After I graduated, I decided to hang a shingle out of my own. I didn't want to work in a restaurant. Trust me, been there, done that. Since the age of 16, I've worked in almost every position in the industry. Busgirl, waitress, dishwasher, hostess, line and prep, everything but an actual head chef.
No, I wanted to work for myself. So I became a personal chef. So with the help of a friend and playmate,
Ryan, who has been self-employed forever and a day, I learned how to set up my own business.
And that diploma got me plenty of work! It was awesome! I cooked for some of the most well-off families in the Atlanta area and made some great money.
And while I did that, I had a friend of a friend who hooked me up with a caterer who needed independent contractor cooks and bakers. Between the personal chef gigs and the catering work, the money was coming in.
Of course, there is a feast-or-famine aspect to all this as well, of course. Sometimes a ton of work would come in, sometimes not so much!
But I loved it!
And not too long after starting the catering work, I got a very lucrative gig with another caterer. But trust me, that's a whole different entry. But I'll get to it in a future post.
So back to that picture....
What happened?
LOL Wardrobe malfunction junction!
About a year ago, I was scheduled to pull some double-duty for a high end business party. Many hours cooking and then I got to serve, which I enjoy. I cook, bake, waitress, tend bar--whatever's needed.

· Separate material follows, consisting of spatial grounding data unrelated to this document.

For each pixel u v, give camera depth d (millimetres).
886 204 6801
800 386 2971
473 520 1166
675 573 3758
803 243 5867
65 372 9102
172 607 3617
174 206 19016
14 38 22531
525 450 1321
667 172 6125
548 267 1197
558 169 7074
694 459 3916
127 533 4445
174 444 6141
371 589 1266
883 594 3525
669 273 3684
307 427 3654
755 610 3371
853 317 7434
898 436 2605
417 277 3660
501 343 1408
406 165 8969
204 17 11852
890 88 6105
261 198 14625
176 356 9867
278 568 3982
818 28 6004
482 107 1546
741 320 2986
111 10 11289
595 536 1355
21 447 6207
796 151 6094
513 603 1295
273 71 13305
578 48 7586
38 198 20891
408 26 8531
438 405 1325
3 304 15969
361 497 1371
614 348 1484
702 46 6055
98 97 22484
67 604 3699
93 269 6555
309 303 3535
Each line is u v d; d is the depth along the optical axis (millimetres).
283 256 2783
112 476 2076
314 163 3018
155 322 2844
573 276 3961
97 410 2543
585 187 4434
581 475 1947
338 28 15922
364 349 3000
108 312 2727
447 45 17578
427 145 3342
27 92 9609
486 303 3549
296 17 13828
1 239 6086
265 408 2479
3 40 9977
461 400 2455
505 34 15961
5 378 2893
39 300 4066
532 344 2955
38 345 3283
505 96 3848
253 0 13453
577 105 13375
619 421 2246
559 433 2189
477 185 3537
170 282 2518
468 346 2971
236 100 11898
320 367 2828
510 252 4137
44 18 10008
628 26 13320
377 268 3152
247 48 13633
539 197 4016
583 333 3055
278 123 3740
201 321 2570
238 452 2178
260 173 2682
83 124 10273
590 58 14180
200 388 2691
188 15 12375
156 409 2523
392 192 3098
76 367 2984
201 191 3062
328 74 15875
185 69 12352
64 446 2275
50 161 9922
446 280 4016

Anyway, I got dressed and packed my serving clothes in my tote bag and threw in my brand new bra! Yay!
As you can see in the picture above, when serving, we wear white shirts and ties. Well, ehhhhh....you can't really tell from the pic, but those shirts can be a little too thin, if you get my drift. My normal bras are, well, somewhat low cut in the cups and don't offer a ton of support when carrying loads of trays and all the other things food and drink service entails.
In other words, I wanted to, uh, firm up the girls.
I had washed and air dried the bra several times to break it in and had even worn it around the apartment a few times just to get it ready.
My wife was working late, so
Alex was taking me to work. After we all got back from the party, I was going to call Mitzie so she could come and pick me up.
We all spent a few hours getting the food ready and then it was time to change into my serving attire. I took off my regular bra and put on my new bra. I then put on my shirt, tie and skirt and shoes.
Some of the cooks left and some of the servers arrived and we piled into the van and took off.
About ten minutes, I felt a little warm. I was sitting in the back so I discreetly slipped my hand up my shirt and my titties....they were a-sweatin'!
Fuckin' a. The bra had too much material. I had the dreaded breast sweats. But I figured, hey, I won't be working in the back, I'll be serving in the nice air-conditioned hall! The van was hot and the air wasn't working, so no biggie!
Yeah, okay.
Yeah, it was an outdoor party. And it was a WARM June night. And after an hour, I felt like I was going to pass out. I was already on my back up shirt. Luckily, everyone was sweating some, so my dripping boobies didn't get noticed.
Fuck it. I had my buddy Tina cover for me so I could take an early break. I went out to the van and grabbed my tote and took off the Tit Swelter Apparatus and tossed it in there.
I then went into the back prep room where Kevin was working, mixing up some punch.
"Kev, where's the bathrooms?"
"Down the hall, you'll see the signs."
"Thanks!"
I went in and opened my tote.....and couldn't find my other bra!
NOOOOOOOOOOOOOOOOOOOOOOO!
I groaned and put the Breast Sweat Machine back on.
But I did survive. I took every chance I could to put ice on the inside of my wrists (this works) and couple with that, frequent breast and chest wipe downs and the evening getting cooler as it wore on, and I got through it.
And later that night, after we got back to headquarters, I went into the bathroom and saw my bra hanging on the hook.
I called Mitzie and everybody started leaving. The owner let me sit in the back room to wait for my wife and when I was alone, I took off that freaking bra and opened my shirt.
The girls were sooooooooo thankful. Not too long after the owner left, Mitzie arrived and laughed when I told her the whole story and commemorated it with that picture that I really wanted no part of.